The story that has made it to my generation says that she used to sit on
the back stairs while she whipped the whites by hand. Amazing.
I will not be giving up my stand mixer any time soon....but now that I
know how good this cake can be, I will continue the family
tradition...hopefully making angel food cake more than just once a year.
Angel
Food Cake
5 oz. cake flour
5 oz. powdered (also called confectioner's or icing)
sugar
3/8 t. salt
15 oz. egg whites
1 3/4 t. cream of tartar
10 oz. granulated sugar
2 t. vanilla
Sift the cake flour, powdered sugar and salt together
and set aside.
Place the whites in the bowl of a stand mixer. Using the whisk attachment, run the mixer on
medium low until the whites are frothy.
Add the cream of tartar. Increase
the speed to medium and beat until the bubbles are small and uniform and you
can see the trace of the whisk in the egg foam (this will only take a minute or
so). Increase the speed to medium high
and gradually add the sugar, beating to soft and floppy peaks (a minute or
two). DO NOT BEAT TO STIFF PEAKS...the
egg foam should fall easily from the beater with a little encouragement (you
shouldn't need to bang the whisk against the edge of the bowl). Quickly add the vanilla.

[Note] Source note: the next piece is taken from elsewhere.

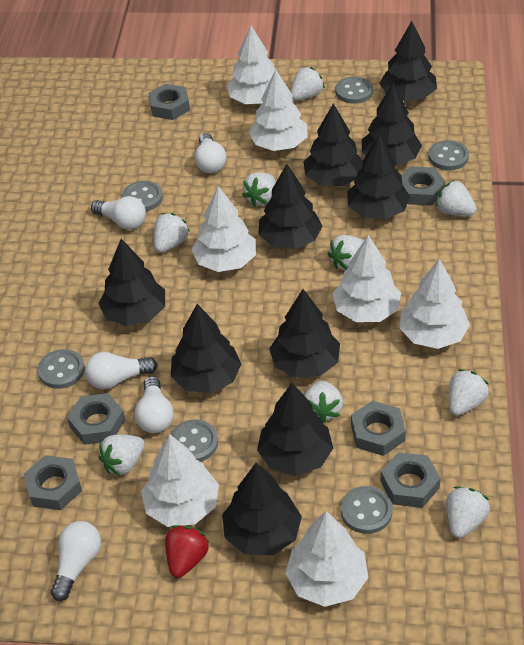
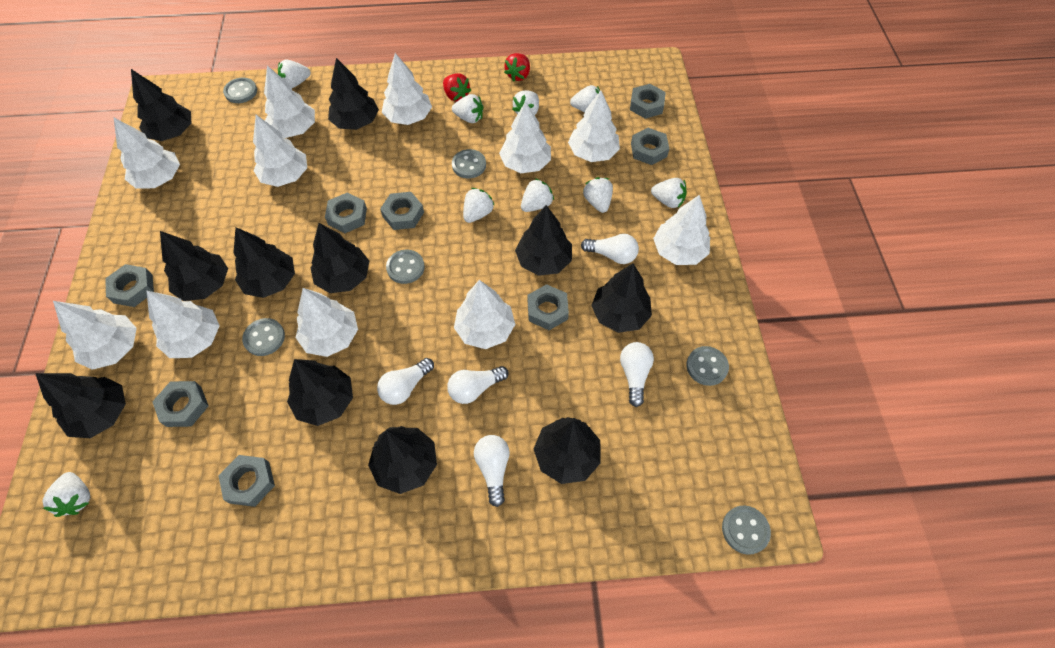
black tree: [98,239,165,326] [171,304,242,393] [222,463,302,555] [257,383,333,476] [258,164,322,249] [269,289,340,378] [303,103,363,186] [347,135,410,219] [362,83,422,166] [379,21,437,101] = 10 -> [35,373,126,438] [131,69,192,141] [160,231,228,301] [233,227,295,298] [287,359,353,426] [310,223,369,293] [328,58,379,130] [368,426,437,494] [515,205,572,276] [534,417,601,484] [591,263,652,333] = 11
grey nut: [24,455,82,510] [67,393,125,445] [148,84,190,120] [351,401,406,456] [380,452,441,508] [402,166,446,206] = 6 -> [105,264,154,307] [152,381,208,427] [218,455,275,507] [325,192,367,233] [380,192,424,230] [528,284,569,330] [630,84,666,119] [631,128,669,165] = 8
red strawberry: [165,525,209,578] = 1 -> [443,73,471,102] [504,53,530,82] = 2
white tree: [141,434,219,527] [191,186,256,272] [227,26,275,104] [249,69,307,151] [285,511,369,607] [333,235,401,322] [399,259,470,349] = 7 -> [53,301,137,370] [114,118,180,189] [146,290,220,358] [253,115,307,187] [264,66,315,138] [296,288,358,357] [382,53,432,125] [454,280,515,349] [499,101,551,173] [568,91,620,162] [653,195,710,265] = 11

Add the dry mix in three additions, sifting over the
meringue and folding in.
Pour the batter into an ungreased 10-inch tube pan (see note). Run a palate knife through to get rid of any pockets. If you dripped batter on the sides, run a rubber spatula around the edge of the pan.

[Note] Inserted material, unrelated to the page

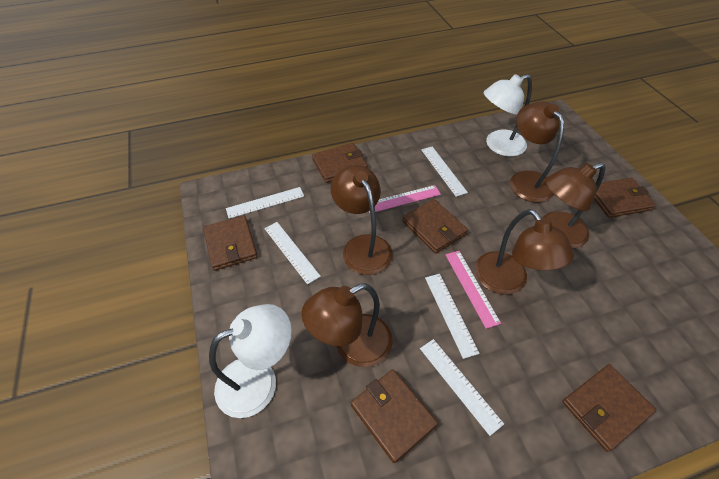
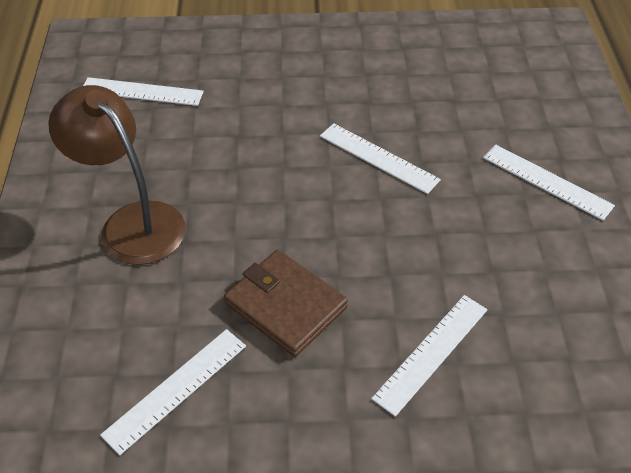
brown lamp: [301,283,393,367] [331,165,393,275] [475,209,574,295] [510,101,564,202] [542,163,605,249] = 5 -> [48,85,185,265] = 1
brown wallet: [203,215,257,271] [312,143,368,183] [351,369,438,463] [402,199,468,253] [562,364,656,452] [594,178,656,218] = 6 -> [224,250,348,357] = 1
pink ruler: [369,185,441,213] [445,251,501,329] = 2 -> none = 0
white lamp: [209,304,292,418] [484,74,532,157] = 2 -> none = 0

Transfer to a 350° oven and bake until golden, cracked
and springy. A skewer will come out
clean and an instant read thermometer will register 206°....about 45
minutes. Don't start checking until the
cake has been in the oven for at least 35 minutes.
Cool upside down
(place the cone over a funnel...or wine bottle...or simply upside down on a
rack—most pans have three handles/legs around the top edge for just this
purpose) for two hours, or until completely cool. Cooling the cake upside down will keep the egg
foam bubbles fully extended as the cake cools—they will tend to want to shrink
and collapse from the pull of gravity as they cool when the pan is right side
up.
Remove from the pan by tilting the pan and gently
rapping the bottom edge of the pan on the counter, rotating the pan as you
do...you may need to run a palate knife around the top to release the top edge
first. Release the bottom and inner
column in the same way.
Note: Shirley Corriher in her book Bakewise suggests rinsing the pan with hot water (just
pour it out...don't dry it) right before adding the batter. She likes the way it warms up the pan...and
also that it adds some steam to the baking process. I have found that when rinsed with hot water
the cake comes out of the pan a bit more easily.